Sometimes, the Lord gives us trials that are quick and shocking. Other times, the trials come in long and draining seasons. Either way, each person on this earth is faced with the decision of courage: do we fight or do we allow ourselves to be defeated?
For the Christian, trials are made so much easier when we understand our eternal purpose. I can vividly remember finding comfort in the song "Trading my Sorrows" on a mission trip to NYC shortly after receiving news that my Memaw would probably only live for a few more months. 3 weeks later, I clung to that song and to Scripture as I attended her funeral. I came to realize that God often brings trials to my life with complete awareness and intention.
Psalm 107:23-32 paints a brilliant picture of what trials and testing of our faith looks like for the Believer. God sent a tempest upon a ship, driving sailors to their knees with high waves and whipping wind. The sailors "were at their wit's end," and as their courage melted away they cried out to the Lord. He quieted the storm "to a whisper" and guided them to their haven- but only once they had turned to Him as the sole source of strength and safety.
The Lord doesn't seek simply to give me a miserable life. No, as a Believer, the trials and tests of my faith have so much more meaning and purpose.
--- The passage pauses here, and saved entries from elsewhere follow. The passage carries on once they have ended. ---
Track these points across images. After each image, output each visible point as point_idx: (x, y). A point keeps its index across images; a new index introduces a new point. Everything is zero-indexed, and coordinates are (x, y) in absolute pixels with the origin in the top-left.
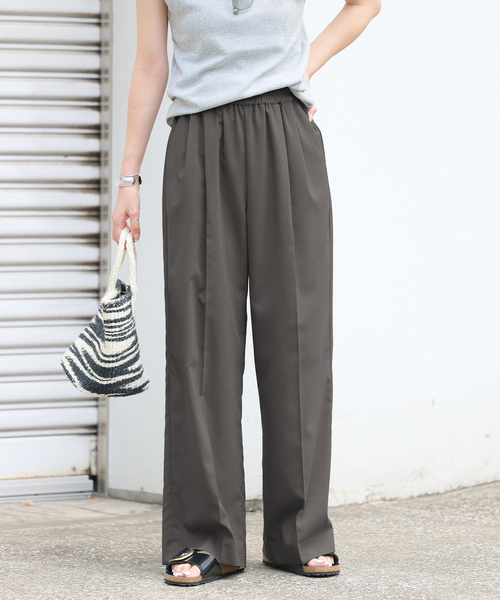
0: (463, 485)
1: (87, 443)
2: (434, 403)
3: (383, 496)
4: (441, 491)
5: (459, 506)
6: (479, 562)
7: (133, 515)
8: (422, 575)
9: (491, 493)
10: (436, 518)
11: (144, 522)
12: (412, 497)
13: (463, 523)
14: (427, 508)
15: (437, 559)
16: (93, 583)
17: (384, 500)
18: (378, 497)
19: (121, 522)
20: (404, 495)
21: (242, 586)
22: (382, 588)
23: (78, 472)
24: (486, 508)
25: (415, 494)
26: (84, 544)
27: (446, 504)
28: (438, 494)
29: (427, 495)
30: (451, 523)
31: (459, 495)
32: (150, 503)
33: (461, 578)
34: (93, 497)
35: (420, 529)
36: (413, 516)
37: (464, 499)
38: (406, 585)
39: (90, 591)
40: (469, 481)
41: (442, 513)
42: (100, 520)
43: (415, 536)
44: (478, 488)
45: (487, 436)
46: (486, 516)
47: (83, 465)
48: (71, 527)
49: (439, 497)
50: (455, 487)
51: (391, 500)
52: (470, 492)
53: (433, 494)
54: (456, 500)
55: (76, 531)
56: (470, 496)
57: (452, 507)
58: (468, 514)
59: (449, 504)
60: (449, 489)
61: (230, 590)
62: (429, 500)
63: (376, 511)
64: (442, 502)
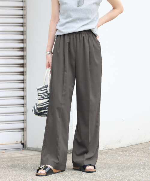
0: (132, 144)
1: (21, 134)
2: (123, 120)
3: (109, 148)
4: (126, 146)
5: (131, 151)
6: (137, 167)
7: (35, 155)
8: (120, 171)
9: (140, 147)
10: (124, 155)
11: (38, 157)
12: (117, 148)
13: (132, 156)
14: (122, 152)
15: (125, 166)
16: (23, 175)
17: (109, 149)
18: (107, 148)
19: (31, 157)
20: (115, 148)
21: (67, 176)
22: (109, 175)
23: (18, 142)
24: (139, 151)
25: (118, 147)
26: (20, 164)
27: (127, 150)
28: (125, 147)
29: (121, 148)
30: (129, 156)
31: (131, 147)
32: (40, 151)
33: (132, 172)
34: (22, 150)
35: (120, 158)
36: (117, 154)
37: (132, 149)
38: (116, 174)
39: (22, 178)
40: (134, 143)
41: (126, 153)
42: (25, 156)
43: (118, 160)
44: (136, 145)
45: (139, 130)
46: (139, 153)
47: (19, 140)
48: (16, 159)
49: (125, 148)
50: (130, 145)
51: (111, 149)
52: (134, 147)
53: (123, 147)
54: (130, 149)
55: (18, 160)
56: (134, 148)
57: (129, 151)
58: (134, 153)
59: (128, 150)
60: (128, 146)
61: (63, 177)
62: (122, 149)
63: (107, 153)
64: (126, 150)
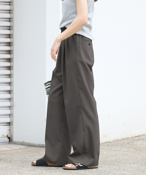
0: (118, 139)
1: (7, 128)
2: (109, 115)
4: (111, 141)
5: (117, 145)
6: (122, 162)
7: (21, 149)
8: (106, 166)
9: (126, 142)
10: (110, 149)
11: (24, 151)
13: (118, 150)
14: (107, 146)
15: (110, 161)
16: (9, 169)
19: (17, 151)
21: (53, 169)
23: (4, 136)
24: (125, 146)
25: (104, 142)
26: (6, 158)
27: (113, 145)
28: (110, 142)
29: (107, 142)
30: (114, 150)
31: (117, 142)
32: (26, 145)
33: (117, 167)
34: (9, 144)
35: (105, 152)
36: (103, 148)
37: (118, 143)
38: (101, 169)
39: (8, 171)
40: (120, 138)
41: (111, 148)
42: (11, 150)
43: (104, 154)
44: (122, 140)
45: (125, 125)
46: (125, 148)
47: (6, 134)
48: (3, 153)
49: (110, 143)
50: (115, 140)
52: (120, 141)
53: (109, 142)
54: (116, 144)
55: (4, 154)
56: (120, 143)
57: (114, 146)
58: (119, 148)
59: (114, 145)
60: (114, 140)
61: (49, 170)
62: (108, 144)
64: (112, 144)
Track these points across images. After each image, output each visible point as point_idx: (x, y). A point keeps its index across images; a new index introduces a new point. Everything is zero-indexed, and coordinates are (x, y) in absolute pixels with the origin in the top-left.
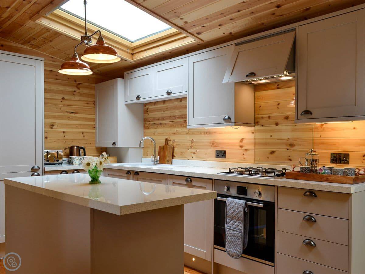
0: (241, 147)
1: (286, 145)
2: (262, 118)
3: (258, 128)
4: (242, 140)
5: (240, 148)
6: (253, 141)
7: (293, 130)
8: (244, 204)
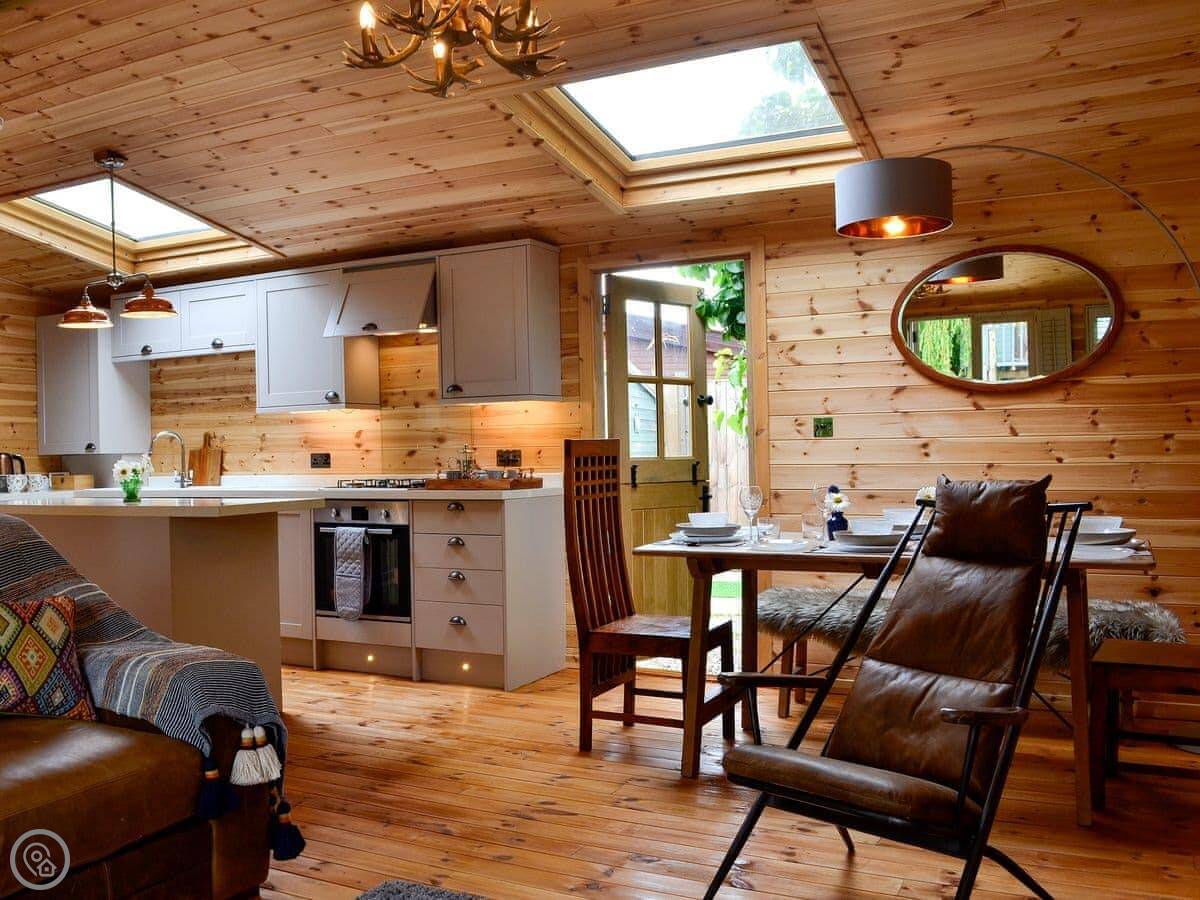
0: (359, 445)
1: (433, 439)
2: (393, 394)
3: (386, 412)
4: (359, 434)
5: (355, 448)
6: (379, 434)
7: (442, 415)
8: (363, 532)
God brings trials and tests of our faith in order to draw us closer to Himself and give us a greater sense of awe about who He is and what He has done!
These past few years, a college schedule and daily planner have dangled in front of my face, tempting me and testing my faithfulness and discipline to the Word. They have won many small battles, and I have nearly been at my wit's end. My courage dwindles, and my strength melts away. In those moments when I am the most weak and the least likely to stand on my own, I find that God has brought me to this trial in order that I might find HIM as my firm foundation to stand upon.
All I can say is that I want to emerge from this testing of my faith with an awakened sense of how strong the Lord truly is- I want to emerge from testing with a renewed desire for the Father. I have been tested and tempted in so many ways- attempting to patch up those trials with feeble mustering of my own courage- but as soon as my shaky legs rise to stand, my crumbling foundation causes me to fall again. I will not stand firm by making a long list of New Year's Resolutions. I will not stand firm by creating a plan to make myself simply a more disciplined Christian (only to find the list crammed in the back of my desk drawer months later, ignored and neglected). I will not stand firm by attempting to find the courage to fight it all by myself. Only in Christ will I truly stand, and only with Christ's strength will I pass through this storm.
I love "Draw Me Ever Nearer" by the Gettys, and I'll let the lyrics speak for themselves:
"Jesus draw me ever nearer as I labour through the storm.
You have called me to this passage, and I'll follow, though I'm worn.
May this journey bring a blessing, may I rise on wings of faith;
And at the end of my heart's testing, with Your likeness let me wake.
Jesus guide me through the tempest; Keep my spirit staid and sure.
When the midnight meets the morning, let me love You even more.
Let the treasures of the trial form within me as I go -
And at the end of this long passage, let me leave them at Your throne."